Amanda Lotza professor of media studies at the University of Michigan, joined Stateside to walk us through all of the media issues bubbling away on the front burner, including net neutrality and media mergers. 


Listen above for the full conversation, or catch highlights below.


On a definition for net neutrality


"Net neutrality is a rule that was created under the last administrator by the FCC that requires that internet service providers, the company that delivers internet to your home, that they have to treat all content the same way.
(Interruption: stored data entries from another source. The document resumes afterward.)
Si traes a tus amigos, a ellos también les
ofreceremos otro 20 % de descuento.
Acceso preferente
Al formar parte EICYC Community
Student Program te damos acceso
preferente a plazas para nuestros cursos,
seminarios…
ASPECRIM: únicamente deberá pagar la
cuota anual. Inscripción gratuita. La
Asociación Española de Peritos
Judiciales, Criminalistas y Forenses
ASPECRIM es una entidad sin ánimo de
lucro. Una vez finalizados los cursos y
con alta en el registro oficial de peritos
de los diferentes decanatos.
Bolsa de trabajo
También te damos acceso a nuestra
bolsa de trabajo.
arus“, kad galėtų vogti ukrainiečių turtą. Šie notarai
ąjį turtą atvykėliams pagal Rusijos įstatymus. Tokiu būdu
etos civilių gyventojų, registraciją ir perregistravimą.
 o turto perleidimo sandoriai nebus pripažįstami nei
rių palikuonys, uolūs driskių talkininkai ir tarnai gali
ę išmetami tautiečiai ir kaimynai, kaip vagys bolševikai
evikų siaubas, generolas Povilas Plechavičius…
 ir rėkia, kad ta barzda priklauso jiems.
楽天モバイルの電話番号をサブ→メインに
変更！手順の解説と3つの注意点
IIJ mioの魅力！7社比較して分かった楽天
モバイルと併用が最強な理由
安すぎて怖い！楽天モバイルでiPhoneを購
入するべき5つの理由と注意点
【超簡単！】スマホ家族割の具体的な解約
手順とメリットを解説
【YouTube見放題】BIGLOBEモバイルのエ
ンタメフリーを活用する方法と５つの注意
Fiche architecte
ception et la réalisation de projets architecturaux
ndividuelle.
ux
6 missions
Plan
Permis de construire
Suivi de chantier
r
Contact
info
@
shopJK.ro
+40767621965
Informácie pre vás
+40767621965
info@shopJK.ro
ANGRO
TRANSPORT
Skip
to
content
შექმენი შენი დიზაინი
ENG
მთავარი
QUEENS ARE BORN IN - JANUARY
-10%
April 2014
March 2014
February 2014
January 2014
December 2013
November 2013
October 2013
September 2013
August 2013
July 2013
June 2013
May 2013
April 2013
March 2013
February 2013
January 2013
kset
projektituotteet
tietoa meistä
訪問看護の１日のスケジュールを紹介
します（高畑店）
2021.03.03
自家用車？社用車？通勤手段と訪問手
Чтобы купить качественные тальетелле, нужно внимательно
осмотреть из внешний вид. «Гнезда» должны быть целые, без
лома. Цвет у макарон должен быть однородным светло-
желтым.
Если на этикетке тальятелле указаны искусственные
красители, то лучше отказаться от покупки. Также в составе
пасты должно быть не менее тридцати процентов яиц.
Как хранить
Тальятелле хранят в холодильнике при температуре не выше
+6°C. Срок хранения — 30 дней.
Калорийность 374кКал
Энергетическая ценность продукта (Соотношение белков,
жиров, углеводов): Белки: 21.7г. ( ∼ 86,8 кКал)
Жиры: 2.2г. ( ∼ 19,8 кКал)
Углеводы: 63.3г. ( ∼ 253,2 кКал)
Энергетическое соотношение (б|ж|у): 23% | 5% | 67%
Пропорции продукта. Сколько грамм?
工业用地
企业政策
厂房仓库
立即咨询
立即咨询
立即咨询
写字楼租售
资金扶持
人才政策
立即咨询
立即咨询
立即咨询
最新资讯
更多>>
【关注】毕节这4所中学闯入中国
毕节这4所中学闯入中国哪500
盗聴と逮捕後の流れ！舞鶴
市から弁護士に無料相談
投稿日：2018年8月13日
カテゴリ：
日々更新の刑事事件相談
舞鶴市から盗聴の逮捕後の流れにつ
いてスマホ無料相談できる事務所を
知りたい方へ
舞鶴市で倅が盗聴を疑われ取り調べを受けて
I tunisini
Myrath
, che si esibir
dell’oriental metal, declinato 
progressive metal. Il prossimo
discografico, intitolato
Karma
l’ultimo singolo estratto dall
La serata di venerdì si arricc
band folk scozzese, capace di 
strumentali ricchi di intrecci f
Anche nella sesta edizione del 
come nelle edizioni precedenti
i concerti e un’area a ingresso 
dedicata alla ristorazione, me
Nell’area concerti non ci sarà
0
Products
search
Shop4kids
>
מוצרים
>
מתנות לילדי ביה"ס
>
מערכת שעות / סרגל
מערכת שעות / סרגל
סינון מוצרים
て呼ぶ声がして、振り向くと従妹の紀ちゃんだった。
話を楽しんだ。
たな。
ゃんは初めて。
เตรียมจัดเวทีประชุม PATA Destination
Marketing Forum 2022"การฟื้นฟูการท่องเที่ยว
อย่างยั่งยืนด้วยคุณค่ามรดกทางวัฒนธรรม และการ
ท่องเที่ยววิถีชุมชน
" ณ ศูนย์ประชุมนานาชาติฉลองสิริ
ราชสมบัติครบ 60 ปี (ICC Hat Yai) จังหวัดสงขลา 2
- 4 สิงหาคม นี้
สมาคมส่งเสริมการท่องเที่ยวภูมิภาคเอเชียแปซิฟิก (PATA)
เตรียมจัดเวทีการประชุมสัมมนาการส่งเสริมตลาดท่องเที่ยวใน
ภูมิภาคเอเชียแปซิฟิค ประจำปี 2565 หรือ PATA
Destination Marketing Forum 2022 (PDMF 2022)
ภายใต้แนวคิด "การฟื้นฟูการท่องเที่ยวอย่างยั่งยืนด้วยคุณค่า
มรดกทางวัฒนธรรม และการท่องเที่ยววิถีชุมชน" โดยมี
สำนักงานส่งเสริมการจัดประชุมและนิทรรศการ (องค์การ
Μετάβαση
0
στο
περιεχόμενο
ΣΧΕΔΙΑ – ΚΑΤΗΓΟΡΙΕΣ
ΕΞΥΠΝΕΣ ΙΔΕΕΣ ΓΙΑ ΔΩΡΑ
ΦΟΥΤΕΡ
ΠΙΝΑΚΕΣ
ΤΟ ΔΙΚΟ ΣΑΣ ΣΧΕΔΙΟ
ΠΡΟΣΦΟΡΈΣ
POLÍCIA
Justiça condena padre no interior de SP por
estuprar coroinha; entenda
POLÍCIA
And so it can't treat certain kinds of files differently and let some go through faster than others, and it can't treat content from certain sites faster than others, and, most importantly, it can't block content."


On the intentions of service providers


"The internet service providers have said things, but their words, I think, probably are less significant than their actions, and the fact that they have lobbied and given so much money in the name of getting rid of these rules suggests that, in fact, they're not going to continue with business as it has always been, but they do have the intention of going after companies that use the internet to make money and asking them to pay fees."


On who loses if net neutrality is lost


"It's the consumers, because, at the end of the day, there are billions of dollars that these companies have – mind you, in many cases they are the dollars that we send them every month for our internet and cable service – but they've used those dollars in order to lobby regulators to have policies that work for them, and it's just the case that there really aren't groups that are able to stand up and organize and explain what seem to be complicated issues, but they really aren't, to people to have them really care and ask their legislators."


On next steps


"At the end of the day ... we need to talk to our legislators, and, instead of the FCC as a government agency making rules that it can then just turn around and remake in the next administration, what we really need is legislators to craft policy that is responsive to what the consumers want, not what the companies want."